L'unité européenne, garante d'une sortie de crise diplomatique et commerciale : c'est ce que semble donc préconiser le ministre français, alors que les négociations entre les Etats-Unis et l'UE se poursuivent - théoriquement jusqu'au 8 juillet malgré les menaces de Trump de ne pas attendre cette date pour affûter ses armes douanières. Le président américain tente bien de diviser les pays européens, rappelle de son côté Le Parisien. Mais «nous ne sommes pas tombés dans ce piège, se félicite Laurent Saint-Martin, nous sommes conscients que si chacun mène une négociation dans son coin, à la fin nous perdrons tous».

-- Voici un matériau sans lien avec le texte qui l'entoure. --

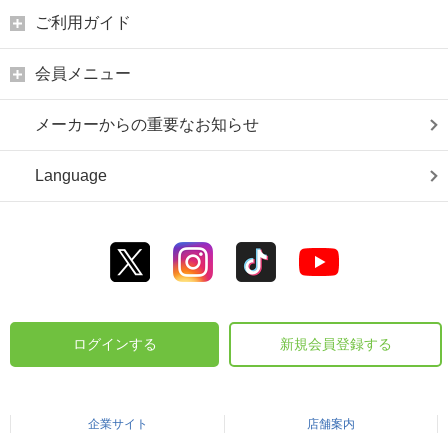
ご利用ガイド
会員メニュー
メーカーからの重要なお知らせ
Language
ログインする
新規会員登録する
企業サイト
店舗案内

Certaines filières particulièrement menacées : vins, cosmétiques et aéronautique
Si Donald Trump met sa menace à exécution, les conséquences seront désastreuses, et pas uniquement dans les pays de l'UE : «Des études montrent que, avec cette augmentation de 50 %, le recul du PIB serait deux fois plus important aux États-Unis qu’en Europe. Il faut donc mettre un petit peu de rationalité dans les débats, faire entendre à Donald Trump et à son administration que c’est d’abord contre eux qu’ils agissent quand ils font cette surenchère», affirme le ministre. Pour certaines filières françaises, «comme les vins et spiritueux, les cosmétiques, l’aéronautique et toutes celles de réussite à l’export», les surtaxes douanières de Trump «déboucheraient sur une situation absolument intenable sur le long terme», admet toutefois Laurent Saint-Martin.